Friday, April 25, 2014

Fragment 2504

In a short story from his Berlin collection (1924 -1933) called Letter about a Mastiff Brecht has his narrator say: I have always been convinced that if one lets things take their course without interfering while at the same time snapping up any chances that may occur, things are bound to take care of themselves. This is an expression of the Daoist concept of effortless action: Wu wei 無為. In Stanza 10, for example, of the Dao Der Jing, Lao Tzu speaks of the best way to govern: to care for the people and rule the kingdom, must you not master underacting?  Brecht’s narrator here is heavily ironic, as he has just had his neighbors evicted so that he can steal their dog. He just casually mentioned to the concierge that his neighbors were sub-letting, and asked him innocently if it is legal. The concierge wrote to the management company of the building about the matter, and the result was that neighbors and lodger were all evicted. Is this underhand way of going about things what Lao Tze means?


3 comments:

coreconditional1 said...

I would think not at all the way, as it is precipitated by self interested action, aggressive. I hope things are well with you Mr Murr, TonyH

Tymeworpp said...

The charm of Laozi (or the sayings attributed to him) is that he can mean different things to different people. If you hear someone trot out the quote about the long journey always beginning with the first step (a statement of the obvious), the context will usually be a positive one, exhorting people to have the courage to make the first move towards a long-term goal.
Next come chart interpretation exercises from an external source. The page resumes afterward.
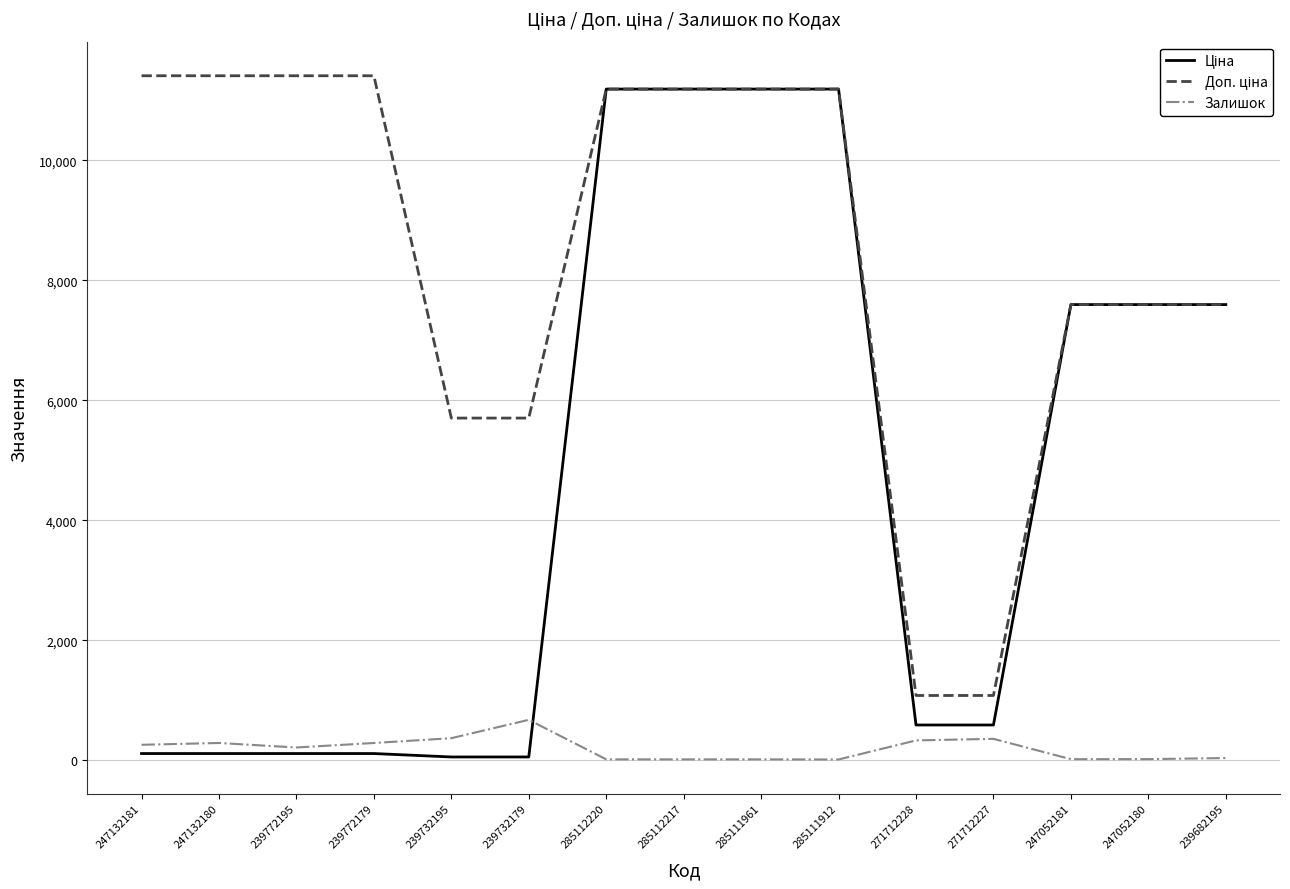

What is the greatest value displayed?

11410.0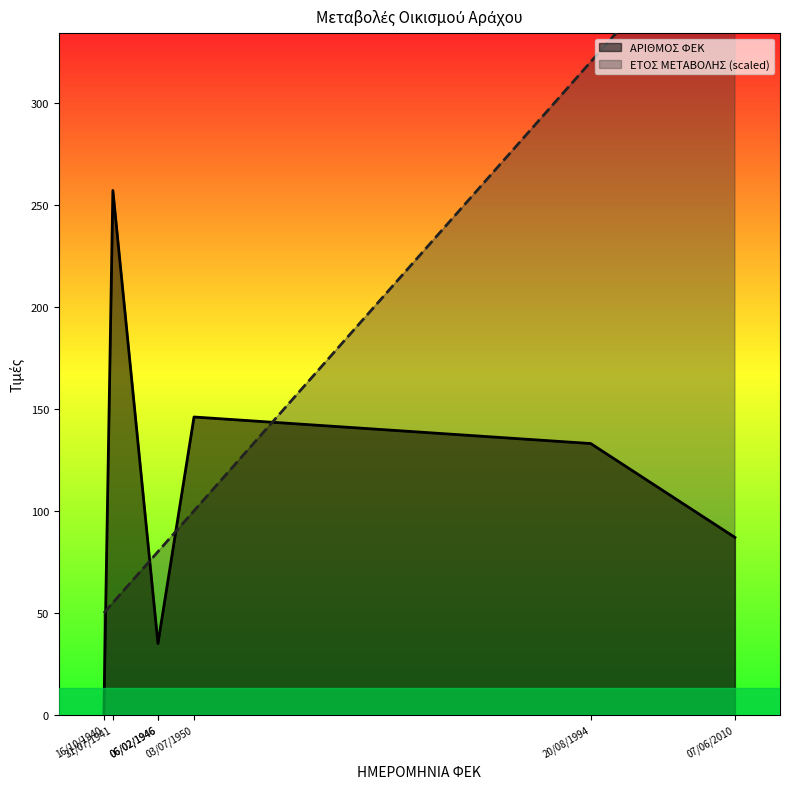

At how many categories does at least one series exceed 261?

2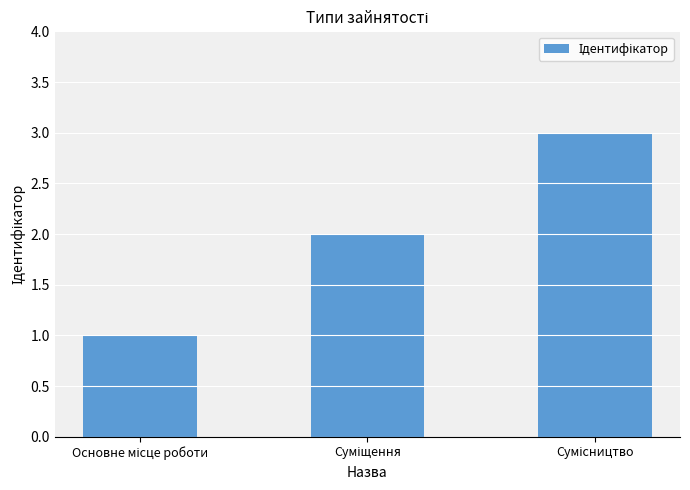

What is the sum of all values?

6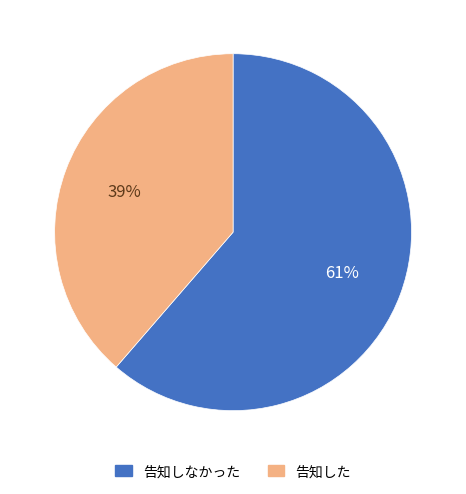

Is there a majority slice in this chart?

Yes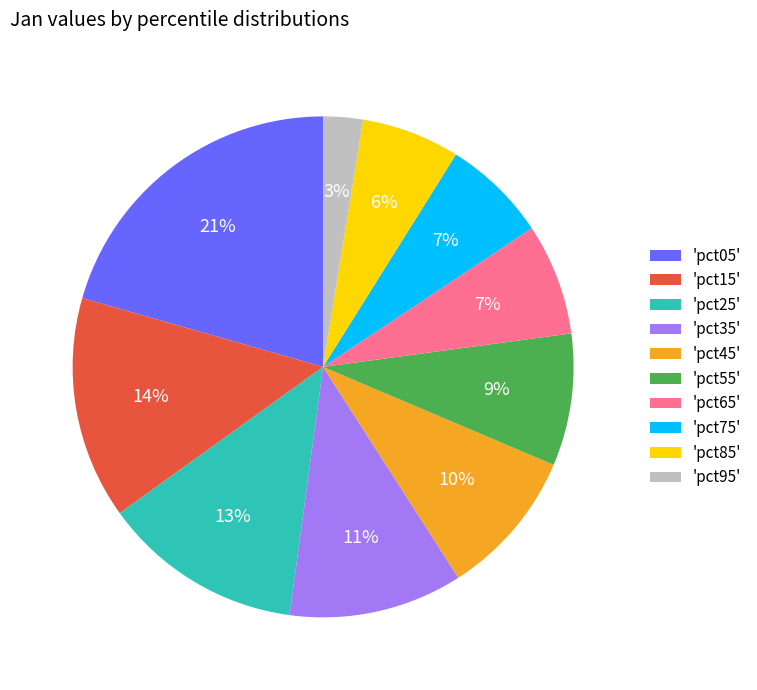

True or false: 'pct55' accounts for 1% of the total.

False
I have yet to come across someone using the same quote to make the equally valid point that some disastrous chain of events would not have been set in motion without an initial mistake being made, but that is probably because I haven't studied enough Kafka, Brecht et al thus far. It is the nature of each final outcome that defines the value of each first step. Translations of the Daodejing continue to proliferate as more and more people bring their own interpretations to it. And the more translations you read, the more likely you are to seek out the original Chinese texts. Literary wu wei is not making the effort to impose a fixed meaning on the text, in the knowledge that your shifting interpretations of it will keep telling you new things about yourself.

Murr said...

Excellent comment, thank you. I like your idea of literary wu wei very much.